* **Fragmento del documento**
Los Ángeles, literalmente, ardió de inmediato tras el veredicto de no culpabilidad del jurado, compuesto por 12 miembros, 10 de ellos blancos, un asiático y una hispana.
Lo demás es historia: los saqueos; la golpiza a Reginald Denny; el toque de queda –que Carlos Ferreyra y yo respetábamos a nuestra manera y siempre en el límite, pues iniciaba al caer la tarde y se levantaba al salir el sol, desde el jueves 30 de abril hasta el domingo 3 de mayo, desplazándonos velozmente de un lado a otro en su pequeño auto color amarillo, al que llamaba “El Rayo”–; el patrullaje militar como una verdadera zona de guerra; los constantes disparos; las detenciones; los llamados al orden y a la reconciliación por parte de líderes comunitarios de los diferentes grupos étnicos, así como un permanente ulular de sirenas de bomberos y ambulancias fueron la escenografía perfecta de aquel gran teatro del mundo que los eternos condenados de la Tierra protagonizaron entre llamas y humo durante prácticamente una semana, y que arrojaría la cifra de 54 muertos, más de tres mil edificios incendiados, un poco más de dos mil heridos, más de mil arrestados y pérdidas materiales calculadas en mil millones de dólares.
Principio y fin
Pero dos voces –dos presencias– de ese entonces fueron el catalizador de lo que yo ya empezaba a prever en el ámbito de la realidad de las minorías de Los Ángeles.
Por un lado, era un afroamericano que aseguraba ser veterano de la Guerra de Vietnam y que se alojaba igualmente en el hotel Chancellor. Su nombre, me dijo, era John Caldwell. En su expresión, en su resentimiento, en la descomposición de su rostro ante el azoro de quienes nos encontrábamos viendo la tele ese 29 de abril en el salón de juegos del hotel capté el verdadero significado de la ira: “¡Hijos de puta! ¿Acaso no vieron el video?”. Su grito fue aterrador, lleno de impotencia.

* **Datos registrados**

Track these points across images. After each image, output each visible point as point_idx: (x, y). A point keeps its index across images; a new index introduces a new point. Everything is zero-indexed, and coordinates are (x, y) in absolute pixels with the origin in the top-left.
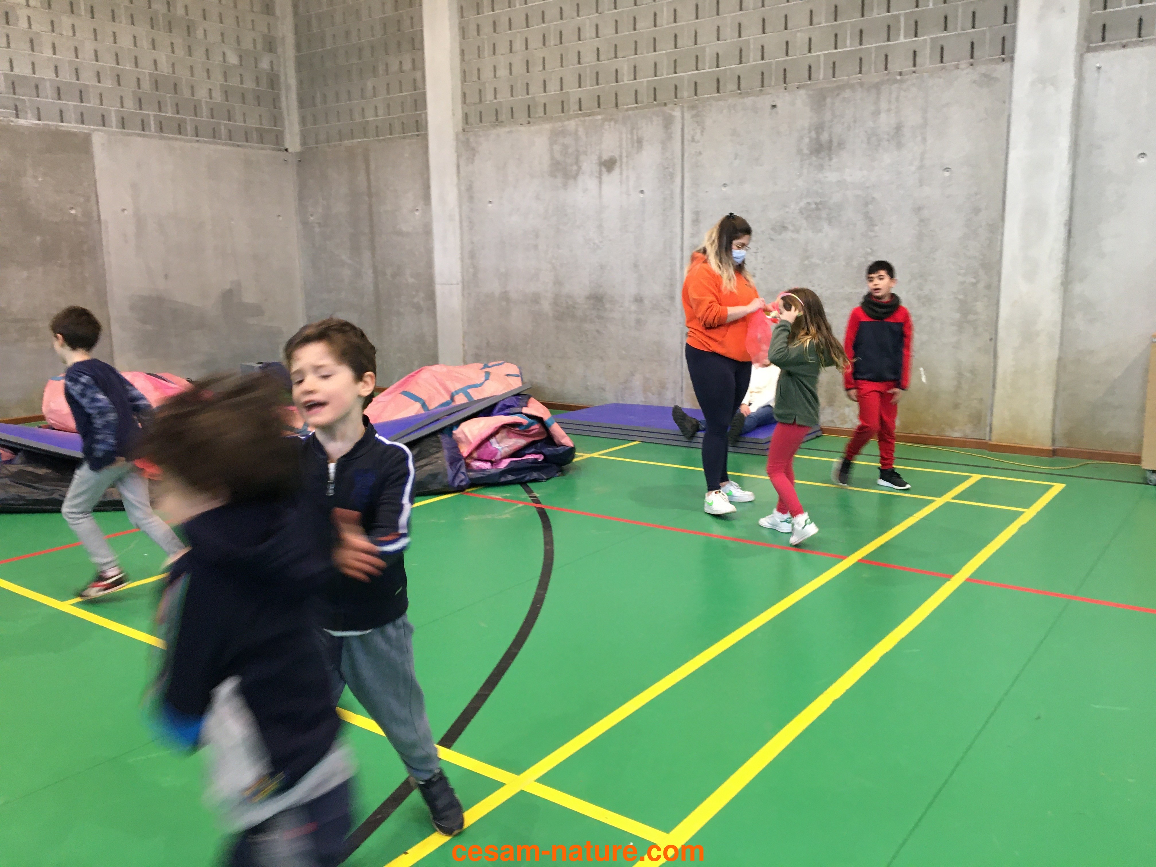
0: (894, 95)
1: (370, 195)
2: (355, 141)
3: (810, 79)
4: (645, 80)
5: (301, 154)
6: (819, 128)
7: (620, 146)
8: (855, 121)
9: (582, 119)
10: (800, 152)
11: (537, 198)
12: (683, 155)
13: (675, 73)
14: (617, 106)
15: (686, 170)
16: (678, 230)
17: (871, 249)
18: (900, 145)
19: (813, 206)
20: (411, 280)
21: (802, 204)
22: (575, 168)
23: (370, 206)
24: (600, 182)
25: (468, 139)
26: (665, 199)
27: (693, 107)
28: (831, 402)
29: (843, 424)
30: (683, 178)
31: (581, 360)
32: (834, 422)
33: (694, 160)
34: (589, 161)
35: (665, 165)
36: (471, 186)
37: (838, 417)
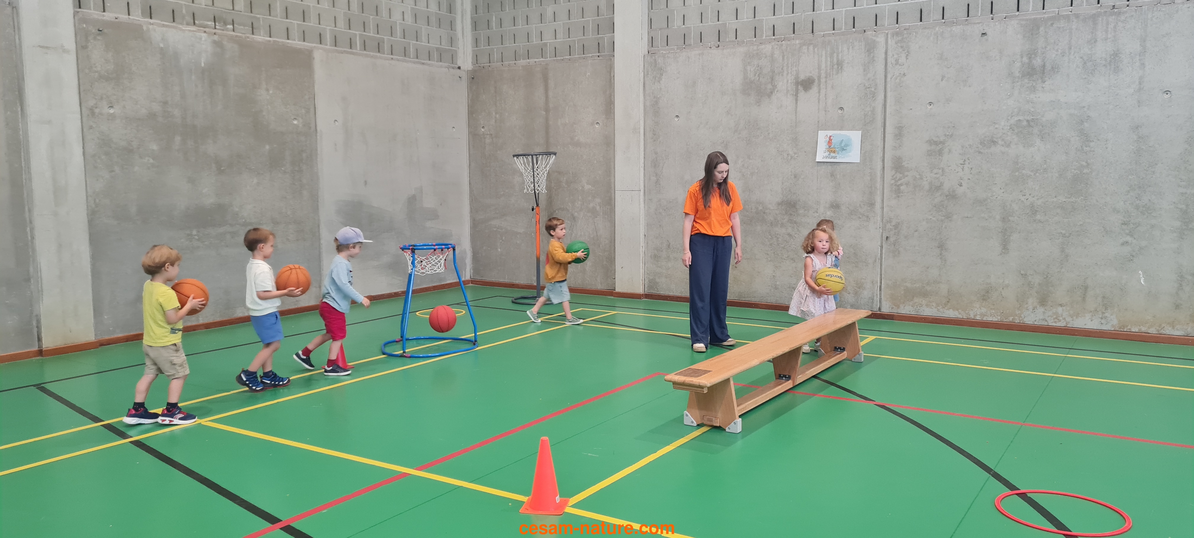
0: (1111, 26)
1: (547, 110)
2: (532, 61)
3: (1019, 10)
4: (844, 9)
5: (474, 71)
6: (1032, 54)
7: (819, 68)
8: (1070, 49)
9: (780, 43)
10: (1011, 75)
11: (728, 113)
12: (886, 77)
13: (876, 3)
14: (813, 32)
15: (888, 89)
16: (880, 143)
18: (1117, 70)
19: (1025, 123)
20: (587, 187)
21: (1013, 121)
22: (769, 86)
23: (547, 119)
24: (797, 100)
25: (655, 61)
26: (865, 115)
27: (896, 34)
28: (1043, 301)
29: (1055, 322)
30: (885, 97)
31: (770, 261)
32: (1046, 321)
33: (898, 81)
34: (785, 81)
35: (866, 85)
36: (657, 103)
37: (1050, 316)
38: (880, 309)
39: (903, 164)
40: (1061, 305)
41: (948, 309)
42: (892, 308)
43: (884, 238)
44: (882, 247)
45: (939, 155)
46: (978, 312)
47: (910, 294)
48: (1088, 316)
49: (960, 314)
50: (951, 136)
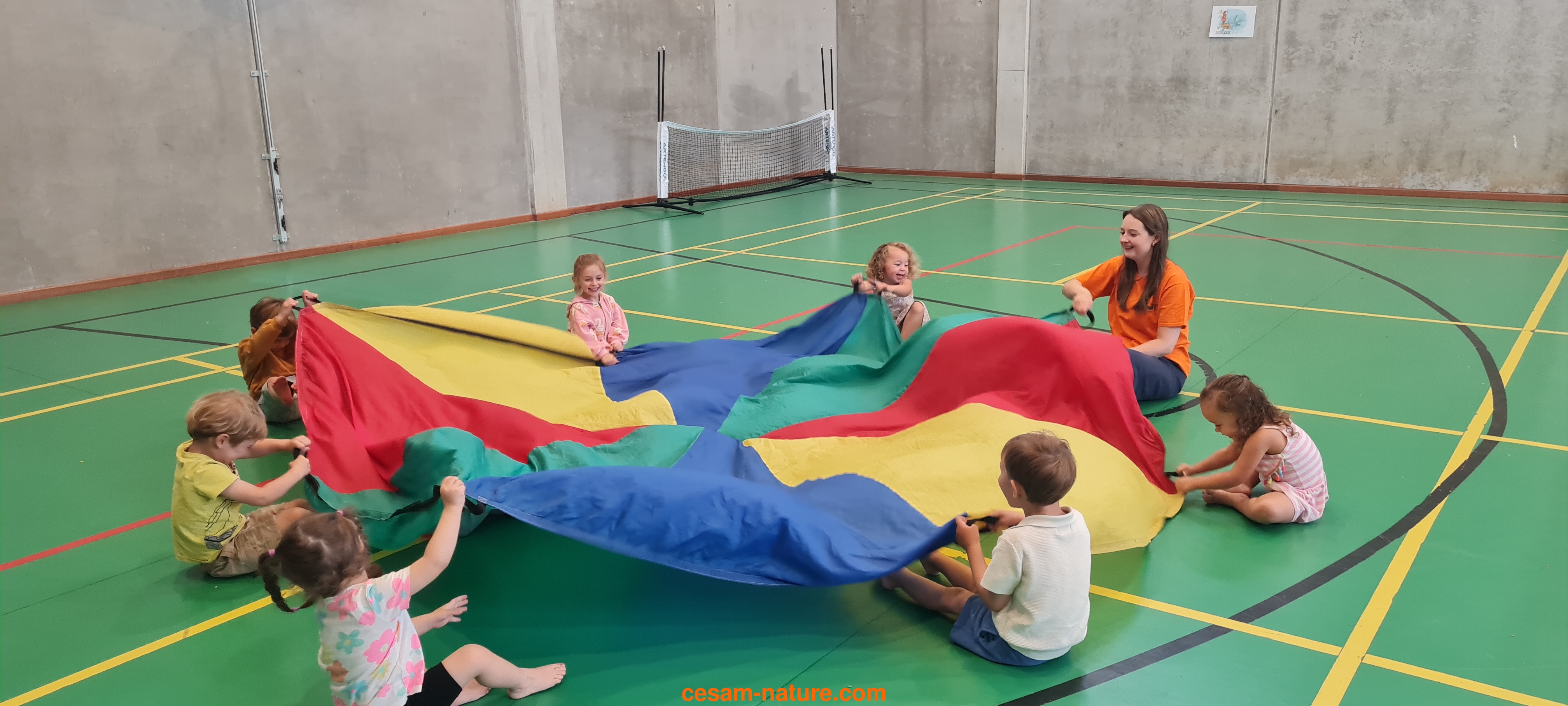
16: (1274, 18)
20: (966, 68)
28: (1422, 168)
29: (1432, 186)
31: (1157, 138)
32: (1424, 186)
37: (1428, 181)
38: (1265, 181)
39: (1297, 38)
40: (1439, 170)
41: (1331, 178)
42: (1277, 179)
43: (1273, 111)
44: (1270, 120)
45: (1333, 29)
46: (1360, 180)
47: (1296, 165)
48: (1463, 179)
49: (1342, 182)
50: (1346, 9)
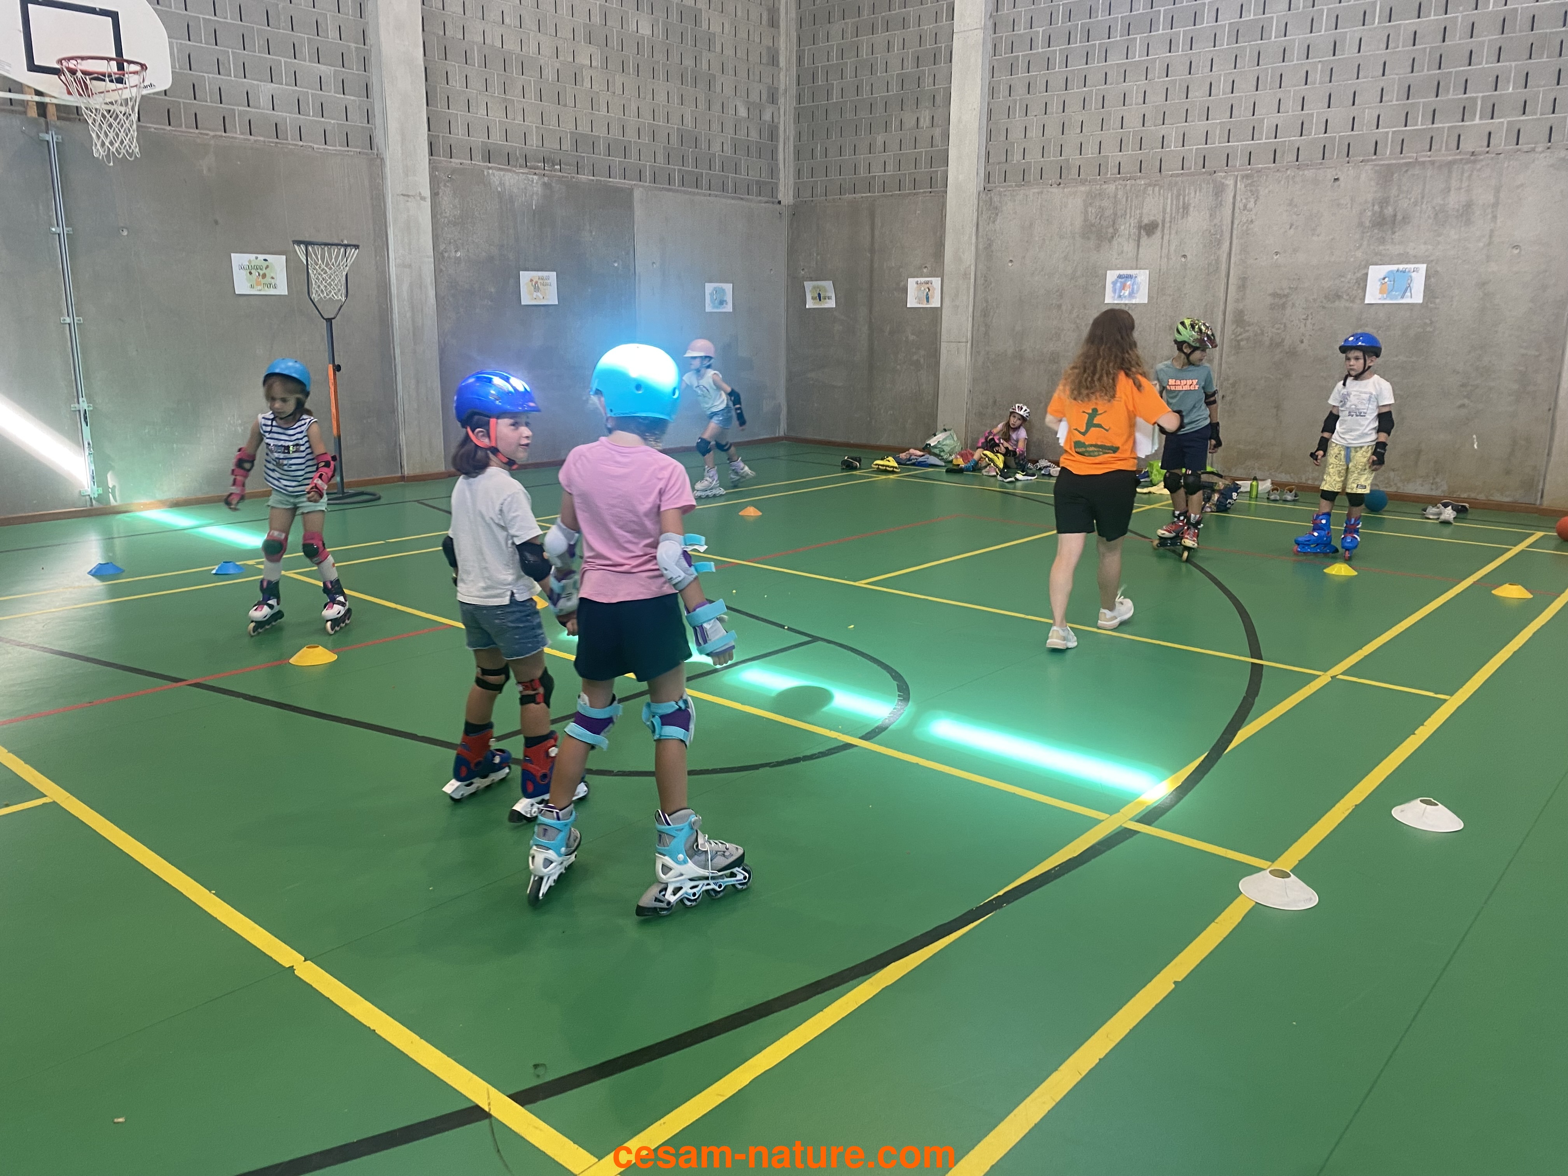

* **Consigna A**
En el fragmento sobre los disturbios de Los Ángeles, ¿qué nombre le daba Carlos Ferreyra a su pequeño auto amarillo?
* **Consigna B**
Escribe la continuación del relato sobre los disturbios de Los Ángeles desde el punto en que se interrumpe.
El material no hace falta aquí.

* **Respuesta esperada A**
"El Rayo".

* **Respuesta esperada B**
Tratar de tranquilizarlo fue una tarea imposible para los filipinos que administraban el hotel, algunos estudiantes japoneses, un par de franceses, varios hindúes, dos iraníes y yo que nos encontrábamos en ese momento ahí. Hoy es fácil imaginar que miles o millones como él reaccionaron igual al mismo tiempo en todo Estados Unidos y gran parte del mundo. Solo minutos, en verdad minutos, después del veredicto todo empezaba con un cada vez más cercano ulular de sirenas de patrullas, por lo que yo empezaba ya a anotar el espíritu de los presagios de esa jornada en una pequeña libretita que aun conservo, mientras me desplazaba a toda velocidad a la calle a ser testigo presencial de la barbarie, entre protestas, llamas, disparos, gritos, humo, cristales rotos y rapiña.
La otra voz fue la que recogí al final de todo (recurro a una pequeña parte de esa crónica aquí y le cambio ligeramente el tiempo verbal dos décadas después para volver a darle presencia en esta historia). Era un michoacano que deambulaba sobre la avenida Vermont, entre edificios aún humeantes, con las manos metidas en las bolsas de su pantalón de mezclilla. Llevaba una playera blanca de manga corta con el logo de los Dodgers al frente.
Se paró frente a una de las más de 3 mil 700 construcciones que fueron incendiadas. Esa era la cifra más conservadora que se podía confirmar hasta ese momento. Por sus vestigios, parecía haber sido una pequeña tienda de autoservicio. Lo único que sobrevivía de ella era un letrero a punto de caer que decía: “Estacionamiento en la parte de atrás”. Si se observaba con detenimiento, semejaba un puño abierto que miraba al cielo con un montón de lodo derramándose. Aún humeaba.
Nadie recordaba bien su nombre, pero eso en realidad no importaba mucho. Solo ese joven michoacano que había vivido cinco años en Los Ángeles –alto, de un bigote que apenas se vislumbraba, extrañamente de cabello ensortijado— respondía mirando con insistenciaa sus botas color café. Tenía la vaga idea de que ese establecimiento se llamaba 99 Centavos, pero no lo podía asegurar.
“De todos modos aquí es difícil llegar al dólar”, agregaba rascándose los testículos, sin imaginar que con ese movimiento ironizaba un poco más su comentario.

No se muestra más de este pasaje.